Eurogamers Simon Parkin scored the Xbox 360 version 3 out of 10. He was critical of the graphics; "Character models lack texture detail, animations stutter and fail to flow into one another seamlessly, collision detection is fuzzy and the environments are relentlessly bare and uninteresting." He concluded that "The Golden Compass feels like an unfinished title. Chapters are disjointed and the attempts at narrative segues between scenes and tasks are a mess. Added to this is a litany of niggles and flaws that reveal how rushed the game actually was: levitating puddles, character's lips that fail to move when they are talking, lines of dialogue that clip [...] The ideas aren't all bad and on paper this must have sounded like a rich and promising game. However, the game far overreaches itself and the coding, visuals and execution of those ideas is comprehensively unpolished."

Game Revolutions Geoff Hunt gave the PC version an F, arguing the mixing of gameplay styles did not work; "The essential problem with The Golden Compass is that there are tons of little gameplay mechanisms involved and none feel like they were ever completed." He was critical of the controls, the camera and the graphics; "Laughably bad animations coupled with low visual fidelity across the board makes for a worthless visual experience. Worse, the game has some distinct visual errors, such as geometry edges and the occasional chunk of flashing polygon."

GameSpy's Elisa Di Fiore rated the PlayStation 3, Xbox 360 and Wii versions 1.5 out of 5, calling it "one of the worst licensed games of the last few years." She too was critical of the narrative, arguing that unless one was familiar with the source material, it was impossible to follow.

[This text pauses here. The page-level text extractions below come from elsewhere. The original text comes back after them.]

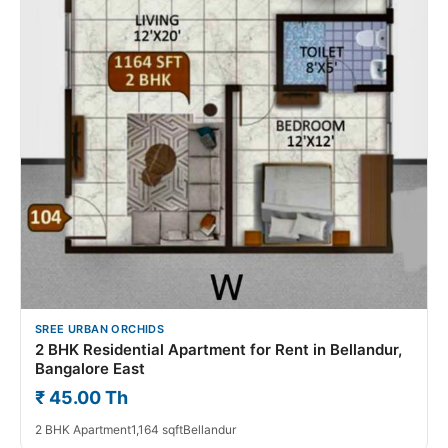
SREE URBAN ORCHIDS
2 BHK Residential Apartment for Rent in Bellandur,
Bangalore East
₹ 45.00 Th
2 BHK Apartment
1,164 sqft
Bellandur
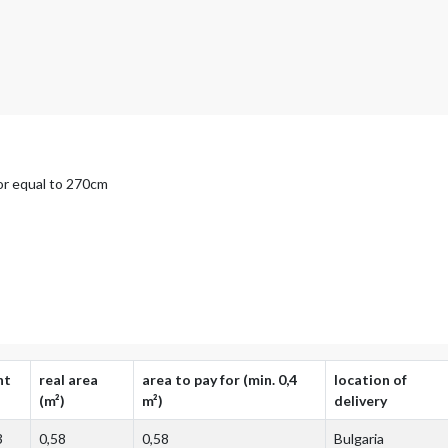
 or equal to 270cm
ht
real area
area to pay for (min. 0,4
location of
(m²)
m²)
delivery
3
0,58
0,58
Bulgaria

Like many other reviewers, she was also critical of the controls and the camera.

Aggregate score
| Aggregator | Score |  |  |  |  |  |  |
| DS | PC | PS2 | PS3 | PSP | Wii | Xbox 360 |
| Metacritic | 43/100 | 26/100 | 46/100 | 40/100 | 28/100 | 35/100 | 41/100 |

Review scores
| Publication | Score |  |  |  |  |  |  |
| DS | PC | PS2 | PS3 | PSP | Wii | Xbox 360 |
| Eurogamer |  |  |  |  |  |  | 3/10 |
| GameRevolution |  | F |  |  |  |  |  |
| GameSpot |  |  | 4.5/10 | 4.5/10 | 2/10 | 4/10 | 4.5/10 |
| GameSpy |  |  |  | 1.5/5 |  | 1.5/5 | 1.5/5 |
| IGN | 4/10 | 3.5/10 | 4.5/10 | 3.5/10 | 3.5/10 | 3.5/10 | 3.5/10 |
| PlayStation Official Magazine – UK |  |  | 3/5 |  |  |  |  |
| Official U.S. PlayStation Magazine |  |  |  | 2/5 |  |  |  |
| Official Xbox Magazine (US) |  |  |  |  |  |  | 6/10 |
| PC Gamer (UK) |  | 23% |  |  |  |  |  |

===Sales===
The Golden Compass sold well, and ranked number 10 in the UK's all formats games sales chart of 2007. As of 2008, it has sold a combined 2.28 million copies across all platforms.